Hermann Scheipers is a man of action, bursting with ideas. And a man of faith. You can see this simply from the photos of him that go back a complete century. His appearance is full of charisma, inner conviction, single-mindedness and tenacity. His mystifying smile, even on the photos from his time in a concentration camp, radiates confidence, joy and an active Christian belief that faith knows no fear.

Hermann Scheipers was born on 24th July 1913 in Ochtrup. In 1928 he passed his A-level examinations in Rheine, and one year later he liberated himself symbolically from his previous life when, during the first anniversary celebrations of his leaving school, he threw his old school books into the Ems and decided to become a priest. Nonetheless he has remained open to the world and interested in foreign countries and languages. During his lifetime he has travelled through France by bike, and even managed with the help of a trick to get himself a trip on a cruise to Norway promoted by the Nazi organisation “Strength through Joy”.

On 1st August 1937 he was ordained as a priest in St. Peters Cathedral in Bautzen and took up the post of chaplain in Hubertusburg near Leipzig. Even then he began making contacts with the many Poles living there. In his book “Balancing Act” (1939) he describes a remarkable episode: “In 1939 I drove a Polish woman to Leipzig because she wanted to visit the Polish Embassy there. It was the day after the so-called “Night of Broken Glass”. We drove through the shards of broken shop windows, a number of Jews were standing in the water from the River Pleiße, and the embassy courtyard was packed with Polish Jews in search of protection”.

After the German invasion of Poland, which triggered off the Second World War on 1st September 1939, the priest was confronted for the first time with the injustices inflicted on Poland by the Germans, when Polish citizens were deported to Germany as slave labourers.

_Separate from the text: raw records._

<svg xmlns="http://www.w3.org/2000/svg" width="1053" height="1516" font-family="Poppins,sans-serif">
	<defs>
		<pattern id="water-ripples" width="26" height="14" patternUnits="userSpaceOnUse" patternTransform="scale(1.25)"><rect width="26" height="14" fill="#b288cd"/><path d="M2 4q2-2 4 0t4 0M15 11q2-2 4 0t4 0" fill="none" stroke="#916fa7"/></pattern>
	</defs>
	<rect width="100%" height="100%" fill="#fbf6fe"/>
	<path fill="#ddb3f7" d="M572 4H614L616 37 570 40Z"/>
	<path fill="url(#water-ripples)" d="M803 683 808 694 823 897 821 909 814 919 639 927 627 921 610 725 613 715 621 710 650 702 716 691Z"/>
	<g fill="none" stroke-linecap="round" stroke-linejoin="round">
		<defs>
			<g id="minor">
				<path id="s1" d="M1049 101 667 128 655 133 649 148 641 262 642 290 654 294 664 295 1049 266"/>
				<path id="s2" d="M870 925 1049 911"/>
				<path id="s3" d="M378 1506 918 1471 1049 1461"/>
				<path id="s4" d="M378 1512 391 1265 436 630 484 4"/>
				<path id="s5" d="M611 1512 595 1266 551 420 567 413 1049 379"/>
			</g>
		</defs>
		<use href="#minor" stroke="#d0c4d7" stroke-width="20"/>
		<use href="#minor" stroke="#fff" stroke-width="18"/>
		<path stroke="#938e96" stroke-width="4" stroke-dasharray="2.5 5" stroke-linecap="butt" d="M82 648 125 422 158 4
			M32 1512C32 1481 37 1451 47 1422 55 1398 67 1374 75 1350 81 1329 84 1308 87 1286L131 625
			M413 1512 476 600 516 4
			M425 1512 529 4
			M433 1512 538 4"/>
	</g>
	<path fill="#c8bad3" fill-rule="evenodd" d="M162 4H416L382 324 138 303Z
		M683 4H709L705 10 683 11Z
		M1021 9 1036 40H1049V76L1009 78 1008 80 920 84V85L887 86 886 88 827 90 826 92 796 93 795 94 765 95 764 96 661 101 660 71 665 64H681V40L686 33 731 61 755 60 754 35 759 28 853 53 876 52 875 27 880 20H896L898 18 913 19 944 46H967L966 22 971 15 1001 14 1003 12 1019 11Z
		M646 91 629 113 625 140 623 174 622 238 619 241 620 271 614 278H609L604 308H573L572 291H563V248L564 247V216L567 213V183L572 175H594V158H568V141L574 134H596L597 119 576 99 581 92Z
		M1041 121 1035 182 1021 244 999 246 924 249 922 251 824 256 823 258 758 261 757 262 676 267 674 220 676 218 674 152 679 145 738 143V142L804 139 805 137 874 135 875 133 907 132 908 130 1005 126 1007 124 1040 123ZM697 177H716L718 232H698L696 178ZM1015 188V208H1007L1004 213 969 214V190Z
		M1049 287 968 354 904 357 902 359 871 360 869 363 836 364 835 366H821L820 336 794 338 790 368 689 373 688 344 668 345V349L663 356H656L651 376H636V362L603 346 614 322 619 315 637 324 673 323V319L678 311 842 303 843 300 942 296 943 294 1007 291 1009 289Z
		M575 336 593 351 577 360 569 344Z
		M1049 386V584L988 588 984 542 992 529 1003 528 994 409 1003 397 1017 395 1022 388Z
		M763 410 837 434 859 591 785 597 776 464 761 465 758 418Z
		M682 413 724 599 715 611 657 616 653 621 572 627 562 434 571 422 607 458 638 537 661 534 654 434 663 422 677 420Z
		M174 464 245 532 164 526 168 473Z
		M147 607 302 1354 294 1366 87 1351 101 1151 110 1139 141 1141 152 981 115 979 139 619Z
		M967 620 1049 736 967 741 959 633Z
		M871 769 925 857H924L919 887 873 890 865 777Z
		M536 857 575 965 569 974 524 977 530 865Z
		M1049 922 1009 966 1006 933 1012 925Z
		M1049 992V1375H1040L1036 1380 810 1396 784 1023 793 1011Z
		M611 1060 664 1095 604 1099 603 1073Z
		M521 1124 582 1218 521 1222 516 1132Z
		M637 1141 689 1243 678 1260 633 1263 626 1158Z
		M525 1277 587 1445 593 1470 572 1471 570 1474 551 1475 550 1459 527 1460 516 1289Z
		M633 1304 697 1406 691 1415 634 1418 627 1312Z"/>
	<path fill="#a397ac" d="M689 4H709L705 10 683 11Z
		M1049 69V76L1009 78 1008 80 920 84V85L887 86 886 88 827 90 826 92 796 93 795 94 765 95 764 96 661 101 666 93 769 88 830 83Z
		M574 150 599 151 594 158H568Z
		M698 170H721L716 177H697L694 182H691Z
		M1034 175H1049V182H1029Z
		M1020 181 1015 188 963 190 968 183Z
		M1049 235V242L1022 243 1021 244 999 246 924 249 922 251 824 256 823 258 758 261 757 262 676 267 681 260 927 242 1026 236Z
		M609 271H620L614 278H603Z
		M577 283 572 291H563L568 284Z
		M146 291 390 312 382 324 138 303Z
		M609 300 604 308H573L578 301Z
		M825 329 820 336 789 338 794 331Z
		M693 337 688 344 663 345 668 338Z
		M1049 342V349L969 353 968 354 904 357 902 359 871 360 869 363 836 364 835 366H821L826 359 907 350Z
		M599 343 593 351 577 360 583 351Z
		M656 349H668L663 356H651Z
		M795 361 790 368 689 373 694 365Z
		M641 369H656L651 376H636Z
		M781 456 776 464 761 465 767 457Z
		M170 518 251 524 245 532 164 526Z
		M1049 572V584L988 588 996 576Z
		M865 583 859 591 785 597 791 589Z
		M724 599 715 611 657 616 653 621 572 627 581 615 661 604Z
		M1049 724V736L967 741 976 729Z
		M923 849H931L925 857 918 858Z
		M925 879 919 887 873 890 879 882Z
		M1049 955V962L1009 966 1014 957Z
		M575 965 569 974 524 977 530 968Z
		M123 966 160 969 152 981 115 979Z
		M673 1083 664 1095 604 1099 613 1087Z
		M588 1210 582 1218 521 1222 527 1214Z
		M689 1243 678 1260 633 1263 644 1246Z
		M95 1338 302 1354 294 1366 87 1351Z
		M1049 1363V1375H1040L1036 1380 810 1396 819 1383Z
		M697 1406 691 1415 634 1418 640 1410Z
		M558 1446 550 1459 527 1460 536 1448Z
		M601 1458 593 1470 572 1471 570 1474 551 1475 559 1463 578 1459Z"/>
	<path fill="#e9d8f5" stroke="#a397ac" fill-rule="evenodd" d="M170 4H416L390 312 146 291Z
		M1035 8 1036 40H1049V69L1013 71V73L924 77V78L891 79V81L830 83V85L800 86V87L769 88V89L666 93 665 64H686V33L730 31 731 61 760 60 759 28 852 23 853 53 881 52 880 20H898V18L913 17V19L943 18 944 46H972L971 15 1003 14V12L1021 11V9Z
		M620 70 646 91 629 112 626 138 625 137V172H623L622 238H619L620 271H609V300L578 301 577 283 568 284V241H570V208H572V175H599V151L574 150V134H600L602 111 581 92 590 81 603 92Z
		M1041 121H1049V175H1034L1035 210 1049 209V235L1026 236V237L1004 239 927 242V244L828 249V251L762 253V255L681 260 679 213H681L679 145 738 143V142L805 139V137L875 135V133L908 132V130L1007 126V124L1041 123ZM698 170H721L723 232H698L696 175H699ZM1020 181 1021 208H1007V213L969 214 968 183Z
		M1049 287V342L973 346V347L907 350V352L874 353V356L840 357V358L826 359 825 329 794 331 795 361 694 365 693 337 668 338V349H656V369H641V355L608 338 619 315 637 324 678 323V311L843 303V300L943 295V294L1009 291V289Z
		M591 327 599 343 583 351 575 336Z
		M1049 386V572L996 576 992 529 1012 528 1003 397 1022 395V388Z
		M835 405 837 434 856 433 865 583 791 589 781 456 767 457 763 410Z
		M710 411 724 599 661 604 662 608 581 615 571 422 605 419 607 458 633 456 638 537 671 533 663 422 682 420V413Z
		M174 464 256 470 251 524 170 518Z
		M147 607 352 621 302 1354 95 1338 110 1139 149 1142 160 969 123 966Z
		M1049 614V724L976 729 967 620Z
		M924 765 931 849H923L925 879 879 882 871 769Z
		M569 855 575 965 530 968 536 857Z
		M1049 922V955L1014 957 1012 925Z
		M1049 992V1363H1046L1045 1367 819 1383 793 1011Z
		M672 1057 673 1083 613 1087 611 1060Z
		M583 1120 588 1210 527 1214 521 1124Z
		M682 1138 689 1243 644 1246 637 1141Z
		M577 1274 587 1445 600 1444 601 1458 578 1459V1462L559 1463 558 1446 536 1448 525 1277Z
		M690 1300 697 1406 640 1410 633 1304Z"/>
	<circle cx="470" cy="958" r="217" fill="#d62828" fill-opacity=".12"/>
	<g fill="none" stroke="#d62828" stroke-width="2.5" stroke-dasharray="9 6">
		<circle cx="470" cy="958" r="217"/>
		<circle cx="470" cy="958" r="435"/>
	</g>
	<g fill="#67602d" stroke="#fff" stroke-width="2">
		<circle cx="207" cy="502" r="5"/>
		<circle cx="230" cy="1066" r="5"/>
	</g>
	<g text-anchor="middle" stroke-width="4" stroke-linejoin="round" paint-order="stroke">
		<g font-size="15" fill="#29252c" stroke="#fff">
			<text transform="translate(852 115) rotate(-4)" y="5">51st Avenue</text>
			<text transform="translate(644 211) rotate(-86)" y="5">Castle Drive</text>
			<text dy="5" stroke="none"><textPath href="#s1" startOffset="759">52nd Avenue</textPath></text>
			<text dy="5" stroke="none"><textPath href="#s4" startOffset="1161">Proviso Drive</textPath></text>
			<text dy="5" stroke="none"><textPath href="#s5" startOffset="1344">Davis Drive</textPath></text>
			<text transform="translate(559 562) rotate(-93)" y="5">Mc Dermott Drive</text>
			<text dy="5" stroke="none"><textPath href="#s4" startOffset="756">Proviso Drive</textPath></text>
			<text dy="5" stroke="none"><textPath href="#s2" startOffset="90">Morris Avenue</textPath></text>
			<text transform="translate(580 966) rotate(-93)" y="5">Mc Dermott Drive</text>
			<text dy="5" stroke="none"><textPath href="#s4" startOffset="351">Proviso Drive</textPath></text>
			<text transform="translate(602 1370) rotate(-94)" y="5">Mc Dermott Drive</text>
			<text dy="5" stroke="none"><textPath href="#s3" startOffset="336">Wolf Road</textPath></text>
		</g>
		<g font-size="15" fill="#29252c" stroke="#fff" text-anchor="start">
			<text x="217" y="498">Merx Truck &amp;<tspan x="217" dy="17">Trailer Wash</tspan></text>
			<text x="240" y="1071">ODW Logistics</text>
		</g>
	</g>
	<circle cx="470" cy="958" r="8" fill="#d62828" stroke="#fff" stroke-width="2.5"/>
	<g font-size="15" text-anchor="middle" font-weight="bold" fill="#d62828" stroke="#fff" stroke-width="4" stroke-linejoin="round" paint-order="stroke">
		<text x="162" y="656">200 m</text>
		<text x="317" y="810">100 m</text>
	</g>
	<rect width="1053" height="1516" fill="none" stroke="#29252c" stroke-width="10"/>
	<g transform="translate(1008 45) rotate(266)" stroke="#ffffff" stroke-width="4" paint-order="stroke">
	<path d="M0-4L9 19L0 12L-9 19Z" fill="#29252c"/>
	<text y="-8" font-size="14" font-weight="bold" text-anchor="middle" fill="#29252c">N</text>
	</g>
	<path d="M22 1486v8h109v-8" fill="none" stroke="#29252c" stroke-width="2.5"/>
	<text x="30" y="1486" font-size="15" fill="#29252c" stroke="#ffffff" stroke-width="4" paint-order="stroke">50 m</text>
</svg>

Without further ado Hermann Scheipers organised pastoral care for them, since it was not expressly forbidden to hold supplementary church services for Polish forced labourers. With the help of an interpreter from the forced labour camp in Mahlis, who translated the gospel into Polish, he prepared a Sunday service for the Poles.

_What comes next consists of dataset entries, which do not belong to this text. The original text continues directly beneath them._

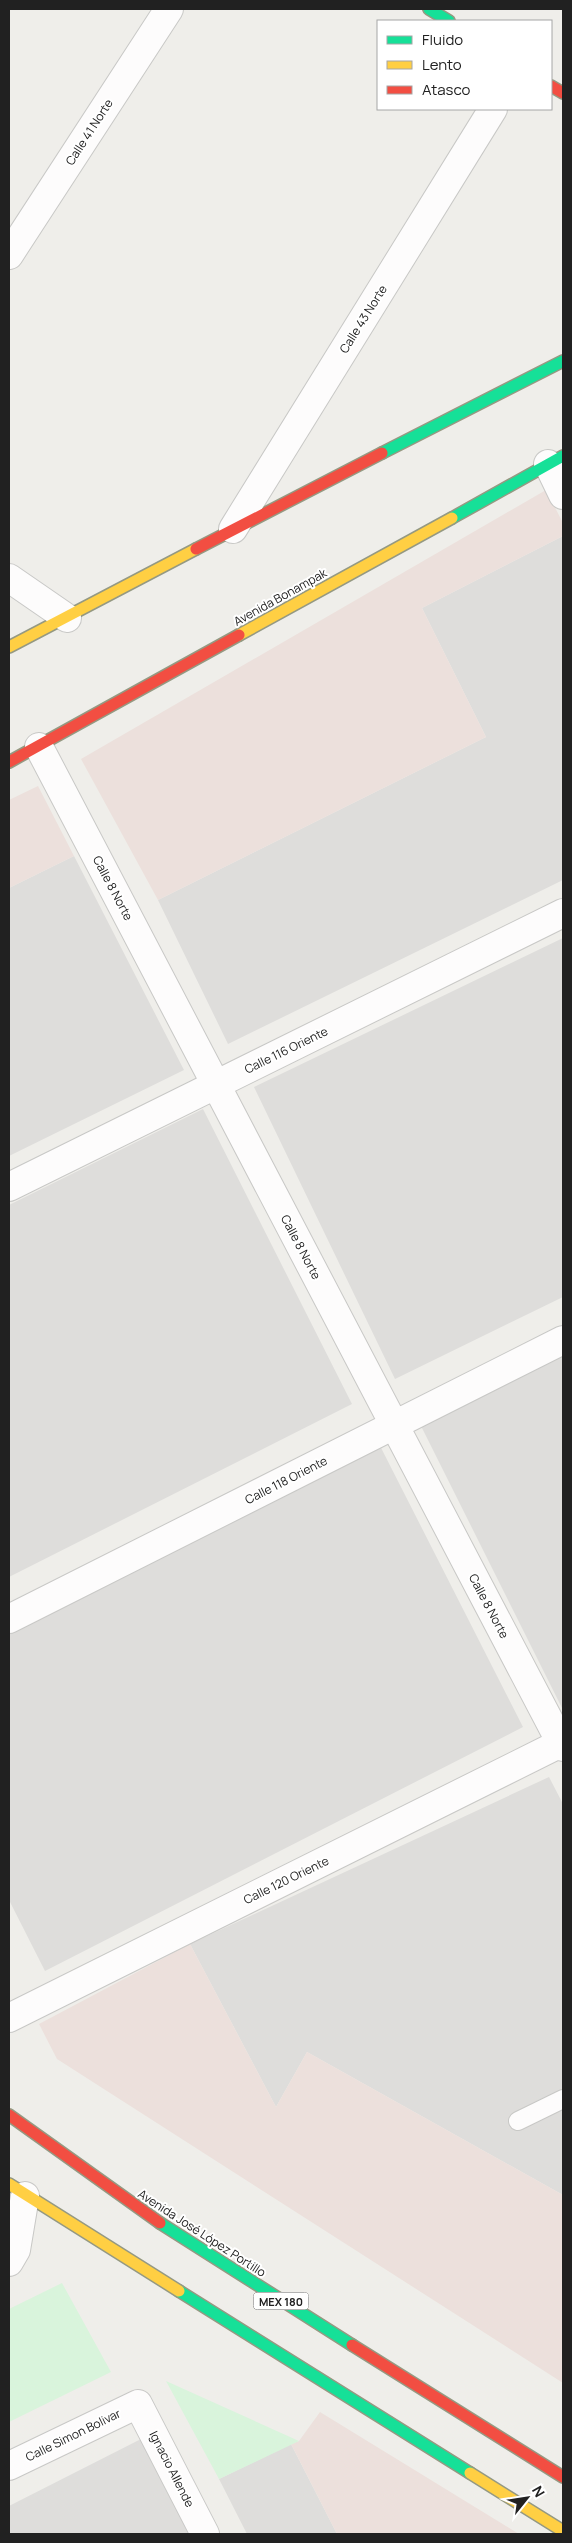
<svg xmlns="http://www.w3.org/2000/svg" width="572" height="2543" viewBox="0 0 572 2543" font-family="Manrope,sans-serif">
  <rect width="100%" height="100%" fill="#efeeea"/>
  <path fill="#dedddb" d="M 563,536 L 563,880 L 228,1044 L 158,900 L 486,737 L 422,608 Z
    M 74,856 L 184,1070 L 9,1156 L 9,888 Z
    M 563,938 L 563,1297 L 395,1379 L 254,1087 Z
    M 203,1109 L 352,1404 L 9,1577 L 9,1205 Z
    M 563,1346 L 563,1710 L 417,1418 Z
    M 374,1434 L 523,1727 L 45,1971 L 9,1900 L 9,1621 Z
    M 549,1777 L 563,1804 L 563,2195 L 307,2052 L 276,2107 L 190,1944 Z
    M 141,2439 L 189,2534 L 9,2534 L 9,2506 Z
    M 291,2444 L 337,2534 L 247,2534 L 219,2479 Z"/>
  <path fill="#ece0dc" d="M 546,490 L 563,523 L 563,536 L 422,608 L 486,737 L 158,900 L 81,759 Z
    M 38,786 L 74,856 L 9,888 L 9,800 Z
    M 190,1944 L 276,2107 L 307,2052 L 563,2195 L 563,2383 L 57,2059 L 39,2024 Z
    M 320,2412 L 519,2534 L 337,2534 L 291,2444 L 299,2441 Z"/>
  <path fill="#d9f4dc" d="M 62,2283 L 111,2372 L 9,2422 L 9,2309 Z
    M 166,2381 L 299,2441 L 219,2479 Z"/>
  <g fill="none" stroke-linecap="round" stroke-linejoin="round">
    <g stroke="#c8c8c6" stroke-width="20">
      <path id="lane" d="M 518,2121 L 563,2099"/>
    </g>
    <g stroke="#c8c8c6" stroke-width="30">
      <path id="street" d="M 9,255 L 169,9
        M 548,464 L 563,495
        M 233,529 L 493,109
        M 9,578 L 67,618
        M 39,747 L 563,1747
        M 9,1187 L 563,913
        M 9,1619 L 563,1340
        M 9,2018 L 563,1742
        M 9,2262 L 16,2250 L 25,2196
        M 9,2466 L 138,2404 L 205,2534"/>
    </g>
    <g stroke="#959982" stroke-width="14">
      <path id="fast" d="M 429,9 L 449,21
        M 382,453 L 563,361
        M 452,518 L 563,456
        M 160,2223 L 352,2345
        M 179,2291 L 470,2473"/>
    </g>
    <g stroke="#959982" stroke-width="14">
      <path id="slow" d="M 239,635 L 452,518
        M 9,647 L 196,549
        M 9,2184 L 179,2291
        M 470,2473 L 563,2531"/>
    </g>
    <g stroke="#959982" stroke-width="14">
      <path id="jam" d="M 551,86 L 563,93
        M 196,549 L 382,453
        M 9,762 L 239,635
        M 9,2115 L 160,2223
        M 352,2345 L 563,2477"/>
    </g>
    <use href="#lane" stroke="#fdfcfc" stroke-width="18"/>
    <use href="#street" stroke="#fdfcfc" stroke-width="28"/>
    <use href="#fast" stroke="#16e098" stroke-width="11"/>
    <use href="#slow" stroke="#ffcf43" stroke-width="11"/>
    <use href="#jam" stroke="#f24e42" stroke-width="11"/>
  </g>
  <g text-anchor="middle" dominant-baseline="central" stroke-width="4" stroke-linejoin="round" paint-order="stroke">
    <rect fill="#fff" stroke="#646464" stroke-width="1" x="253.5" y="2292.5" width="55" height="17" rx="4"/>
    <g font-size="11" font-weight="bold" fill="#212121">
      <text x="281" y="2301">MEX 180</text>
    </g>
    <g font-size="12" fill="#212121" stroke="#fff">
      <text transform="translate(89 132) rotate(-57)">Calle 41 Norte</text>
      <text transform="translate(363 319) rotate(-58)">Calle 43 Norte</text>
      <text transform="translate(280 597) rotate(-29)">Avenida Bonampak</text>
      <text transform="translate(113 888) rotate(62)">Calle 8 Norte</text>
      <text transform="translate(286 1050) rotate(-26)">Calle 116 Oriente</text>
      <text transform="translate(301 1247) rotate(62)">Calle 8 Norte</text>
      <text transform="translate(286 1480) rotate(-27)">Calle 118 Oriente</text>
      <text transform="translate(489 1606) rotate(62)">Calle 8 Norte</text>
      <text transform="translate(286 1880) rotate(-26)">Calle 120 Oriente</text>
      <text transform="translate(202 2233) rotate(33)">Avenida José López Portillo</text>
      <text transform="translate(73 2435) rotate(-26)">Calle Simon Bolivar</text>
      <text transform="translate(172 2469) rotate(63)">Ignacio Allende</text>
    </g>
  </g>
  <rect width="572" height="2543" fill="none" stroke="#212121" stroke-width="20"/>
  <rect x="377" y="20" width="175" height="90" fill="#ffffff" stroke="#a6a6a6"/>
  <rect x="387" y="36" width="25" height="8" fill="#16e098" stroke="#a6a6a6"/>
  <text x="422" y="45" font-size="15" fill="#212121">Fluido</text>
  <rect x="387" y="61" width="25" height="8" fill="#ffcf43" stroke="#a6a6a6"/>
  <text x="422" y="70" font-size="15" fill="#212121">Lento</text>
  <rect x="387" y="86" width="25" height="8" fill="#f24e42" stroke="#a6a6a6"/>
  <text x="422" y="95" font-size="15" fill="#212121">Atasco</text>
  <g transform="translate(527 2498) rotate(60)" stroke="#ffffff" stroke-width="4" paint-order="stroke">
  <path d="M0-4L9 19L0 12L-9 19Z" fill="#212121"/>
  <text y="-8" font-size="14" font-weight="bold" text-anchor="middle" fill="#212121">N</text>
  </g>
</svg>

The Mayor of Wermsdorf promptly reported it to the Gestapo in Leipzig. In 1940 Scheipers was summoned there for interrogation. Here he was arrested on the grounds of his refusal to refute his faith and calling as a priest and to disassociate himself from providing pastoral care to Polish forced labourers. On 24th December 1940 at 4 o’clock in the afternoon he was taken into “protective custody”, an act of supreme cynicism. Thus began a life of martyrdom in Nazi Germany. On 20th March 1941 he was taken to the concentration camp in Dachau. Here more than 1000 priests and other clergy were permanently thrown together in Block 26, where they were subject to a daily programme of humiliation and torment.